In order to examine the stereoselectivity of the reduction at the substrate 3-position, mandelate esters were examined for their ability to resolve the diastereotopic 3-hydrogens of 6 using NMR spectroscopy. Unlabelled material was synthesised by coupling 2RS-2-methylbutyric acid (±)-6 with 2S-methylmandelate 29 to give the methylmandelate ester 2RS-30 (Scheme 4A). The total of four X − 3 protons from both diastereomers were not resolved in the 1D 1H NMR spectrum (500 MHz), but were clearly resolved by correlation spectroscopy (COSY, Fig. 3A).


image file: c6sc03496a-s4.tif
Scheme 4 Synthesis of [3-2H]-2R,3S-2-methylbutanoic acid 6 and its methylmandelate ester 30: (i) LDA; (ii) MeI, 69%; (iii) MsCl, pyr, 76%; (iv) LiAlD4; (v) Jones; (vi) methylmandelic acid, EDCI, DMAP, 14% (three steps).

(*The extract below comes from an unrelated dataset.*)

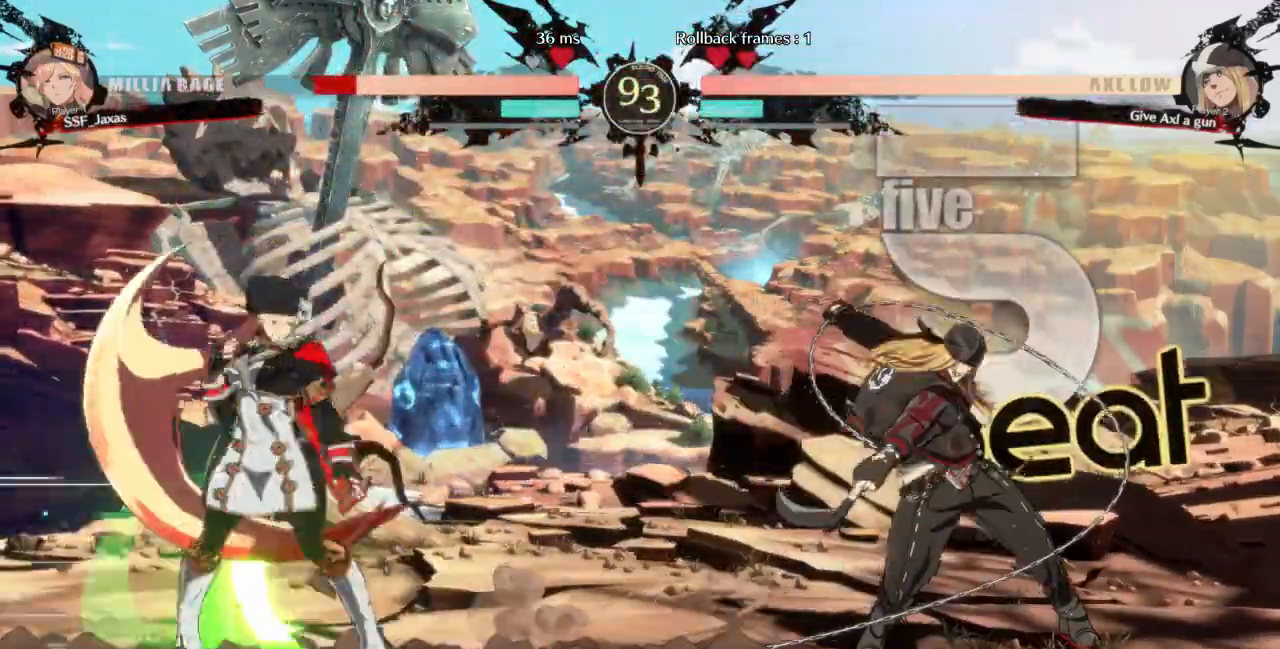
{"buttons": ["DPAD_LEFT"]}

image file: c6sc03496a-f3.tif
Fig. 3 Stereochemical outcome of ER reduction at the 3-position. (A) COSY NMR of 2RS-2-methylbutyric methylmandelate ester 30. (B) Assignment of 2R-methyl and 3-anti-H from synthetic material, expansion of 4-methyl region; (C) results from incubations with tigloyl pantetheine 5P, expansion of 4-methyl region; (D) results from incubations with angelic pantetheine 8P, expansion of 4-methyl region.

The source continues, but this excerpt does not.